Understanding what controls the critical steps in the metastatic process reveals opportunities for targeted treatment approaches to be developed which could halt the spread of cancer.

“With knowledge of the human genome in hand, we have now entered an extraordinary era of evidence-based precision medicine, whereby the broken molecular wiring within a cancer often holds the key to their vulnerability,” Dr Cunliffe explains.

“Tools are rapidly emerging to view and understand cancers at extraordinary high resolution and our research takes advantage of these tools to unmask what drives the aggressive biology of breast cancers.”

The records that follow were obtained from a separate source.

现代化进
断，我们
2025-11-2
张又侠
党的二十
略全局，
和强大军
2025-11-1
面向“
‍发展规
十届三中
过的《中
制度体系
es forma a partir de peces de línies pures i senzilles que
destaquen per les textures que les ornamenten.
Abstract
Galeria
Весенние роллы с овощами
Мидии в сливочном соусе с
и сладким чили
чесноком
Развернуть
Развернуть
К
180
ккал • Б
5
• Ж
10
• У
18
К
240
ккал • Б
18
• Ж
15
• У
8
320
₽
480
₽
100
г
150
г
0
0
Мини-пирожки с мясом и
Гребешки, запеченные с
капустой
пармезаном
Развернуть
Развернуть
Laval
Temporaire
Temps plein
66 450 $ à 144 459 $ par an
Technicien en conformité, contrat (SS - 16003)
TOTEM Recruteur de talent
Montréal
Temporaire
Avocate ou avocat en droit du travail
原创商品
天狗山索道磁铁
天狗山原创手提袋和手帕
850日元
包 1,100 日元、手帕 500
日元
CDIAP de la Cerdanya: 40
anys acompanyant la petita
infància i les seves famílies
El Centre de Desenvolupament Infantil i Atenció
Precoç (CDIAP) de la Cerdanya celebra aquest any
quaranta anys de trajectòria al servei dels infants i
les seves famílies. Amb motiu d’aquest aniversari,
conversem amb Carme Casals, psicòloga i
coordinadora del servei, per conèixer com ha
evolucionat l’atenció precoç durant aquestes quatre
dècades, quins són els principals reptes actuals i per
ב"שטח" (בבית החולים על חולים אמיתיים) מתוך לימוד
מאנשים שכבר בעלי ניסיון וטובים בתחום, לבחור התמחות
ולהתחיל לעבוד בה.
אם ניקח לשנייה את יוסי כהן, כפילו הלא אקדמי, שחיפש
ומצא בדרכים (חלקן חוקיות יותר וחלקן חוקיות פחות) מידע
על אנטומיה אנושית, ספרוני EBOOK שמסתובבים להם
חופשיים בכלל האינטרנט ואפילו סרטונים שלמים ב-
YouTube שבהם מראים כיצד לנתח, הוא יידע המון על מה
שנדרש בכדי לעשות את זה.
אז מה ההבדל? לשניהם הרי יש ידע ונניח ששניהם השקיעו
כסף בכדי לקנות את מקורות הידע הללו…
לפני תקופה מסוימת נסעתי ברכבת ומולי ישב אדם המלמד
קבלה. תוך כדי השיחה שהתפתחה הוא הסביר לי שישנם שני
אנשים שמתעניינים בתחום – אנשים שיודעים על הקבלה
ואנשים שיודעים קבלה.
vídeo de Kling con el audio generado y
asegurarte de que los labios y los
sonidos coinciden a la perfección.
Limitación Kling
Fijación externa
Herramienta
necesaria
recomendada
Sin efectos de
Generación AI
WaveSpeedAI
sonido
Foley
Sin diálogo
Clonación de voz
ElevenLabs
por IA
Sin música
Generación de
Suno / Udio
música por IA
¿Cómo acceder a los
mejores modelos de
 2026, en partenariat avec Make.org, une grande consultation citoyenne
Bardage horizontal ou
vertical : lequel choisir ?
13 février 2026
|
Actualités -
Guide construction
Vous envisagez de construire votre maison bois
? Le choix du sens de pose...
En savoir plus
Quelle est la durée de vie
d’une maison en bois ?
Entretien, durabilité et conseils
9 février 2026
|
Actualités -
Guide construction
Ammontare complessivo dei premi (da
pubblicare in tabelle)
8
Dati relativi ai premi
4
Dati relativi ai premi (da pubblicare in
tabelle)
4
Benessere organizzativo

Health Research Council chief executive Professor Kath McPherson says this year's call for proposals was about identifying potential targeted and immune therapies for breast cancer with a focus on targeted treatments, aspects of early detection, prognostic and predictive diagnoses, or preventative therapies.

“Given how many women and families are affected by breast cancer, the Health Research Council welcomes this partnership with two of the leading charities advancing knowledge in breast cancer and looks forward to seeing the results of Dr Cunliffe's work,” Professor McPherson says.

Dr Cunliffe has devoted much of her career to investigating breast cancer. For 10 years prior to returning to the University of Otago, she worked in a research faculty at the Translational Genomics Research Institute, a not-for-profit biomedical research institute in Phoenix Arizona, where she headed the Breast and Ovarian Cancer Research Unit.

After receiving her PhD in Biochemistry and Molecular Biology from the University of Otago, she trained as a Postdoctoral Fellow in the Cancer Genetics Branch of the National Human Genome Research Institute at the National Institutes of Health in Bethesda, Maryland.

The three other successful recipients of the Breast Cancer Research funding are: Dr Robert Weinkove, Malaghan Institute of Medical Research ($249,732); Professor John Miller, Victoria University ($100,000) and Dr Dean Singleton, University of Auckland ($237,494).